Murakami is in his fifties. He admits to putting on weight easily. Running helps him keep trim. Is he obsessive about it? I would usually categorise anyone who habitually runs marathons (not to mention ultramarathons and triathlons) as obsessive, so yes. But Murakami manages to make the whole thing seem pretty ordinary.
Still, he is aware that, among writers at least, running at this level makes him a rare bird. Generally, he says, ‘I run in a void’. Contrary to many people’s assumptions, it is not time he uses for thinking. But he admits there is an emotional aspect to it: he is not above running away frustration, hurt and anger.

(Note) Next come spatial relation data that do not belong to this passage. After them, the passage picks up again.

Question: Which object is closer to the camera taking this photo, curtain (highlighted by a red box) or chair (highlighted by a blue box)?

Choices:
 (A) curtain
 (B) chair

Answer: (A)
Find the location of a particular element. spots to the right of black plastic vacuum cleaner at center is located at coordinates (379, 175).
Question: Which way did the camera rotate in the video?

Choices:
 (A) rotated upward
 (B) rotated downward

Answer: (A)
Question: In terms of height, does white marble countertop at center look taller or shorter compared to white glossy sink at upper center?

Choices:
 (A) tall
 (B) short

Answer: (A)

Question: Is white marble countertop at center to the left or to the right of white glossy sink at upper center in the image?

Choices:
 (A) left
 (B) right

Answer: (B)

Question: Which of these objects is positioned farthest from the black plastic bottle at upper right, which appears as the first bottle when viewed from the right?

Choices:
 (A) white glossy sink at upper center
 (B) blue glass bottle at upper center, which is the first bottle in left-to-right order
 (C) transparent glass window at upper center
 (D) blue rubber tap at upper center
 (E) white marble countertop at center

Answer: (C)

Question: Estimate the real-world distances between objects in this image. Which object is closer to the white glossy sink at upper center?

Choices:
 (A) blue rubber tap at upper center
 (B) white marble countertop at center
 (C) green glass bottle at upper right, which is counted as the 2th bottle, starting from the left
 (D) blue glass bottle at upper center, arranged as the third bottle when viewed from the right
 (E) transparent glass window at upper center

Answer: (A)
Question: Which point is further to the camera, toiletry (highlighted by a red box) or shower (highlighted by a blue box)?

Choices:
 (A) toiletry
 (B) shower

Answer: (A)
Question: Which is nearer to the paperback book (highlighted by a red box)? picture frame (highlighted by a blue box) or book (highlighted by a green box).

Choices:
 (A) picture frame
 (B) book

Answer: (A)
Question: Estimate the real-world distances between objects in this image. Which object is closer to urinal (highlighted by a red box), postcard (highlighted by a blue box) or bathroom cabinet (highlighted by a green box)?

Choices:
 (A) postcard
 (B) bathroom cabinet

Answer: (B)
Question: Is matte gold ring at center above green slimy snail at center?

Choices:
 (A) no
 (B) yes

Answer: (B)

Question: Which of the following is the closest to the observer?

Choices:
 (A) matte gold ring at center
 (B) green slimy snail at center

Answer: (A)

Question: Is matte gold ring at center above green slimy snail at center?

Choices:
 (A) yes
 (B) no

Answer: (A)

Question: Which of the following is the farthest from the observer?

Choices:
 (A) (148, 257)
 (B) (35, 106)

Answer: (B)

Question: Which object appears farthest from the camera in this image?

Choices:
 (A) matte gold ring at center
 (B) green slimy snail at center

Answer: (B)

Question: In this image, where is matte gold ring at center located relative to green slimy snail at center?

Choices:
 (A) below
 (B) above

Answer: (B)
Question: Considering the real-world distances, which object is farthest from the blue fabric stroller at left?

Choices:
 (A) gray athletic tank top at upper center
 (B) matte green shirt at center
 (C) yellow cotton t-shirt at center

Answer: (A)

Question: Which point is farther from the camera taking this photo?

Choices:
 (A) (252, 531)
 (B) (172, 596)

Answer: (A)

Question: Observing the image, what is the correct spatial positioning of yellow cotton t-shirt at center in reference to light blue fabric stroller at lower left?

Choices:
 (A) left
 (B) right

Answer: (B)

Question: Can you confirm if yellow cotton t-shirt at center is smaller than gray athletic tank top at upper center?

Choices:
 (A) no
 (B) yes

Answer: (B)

He gives several detailed descriptions of races, not omitting various painful and even humiliating experiences. These can be great fun. During one race, for instance, ‘a tiny old lady around 70 or so passed me and shouted out, “Hang in there!” Man alive.’
But I found myself warming to the book most during passages that felt like obiter dicta: brief descriptions of luminous days by Boston’s Charles River watching pretty Harvard girls in training; and of the writer’s other life, his travels, his current projects, and so on.
Believing himself a physical, rather than a cerebral, person, Murakami is particularly good on the link between physicality and understanding. Writing novels, he says, requires a balance between imaginative power and the physical abilities that sustain it. This physical aspect of creative writing ‘requires far more energy … over a long period, than most people ever imagine’.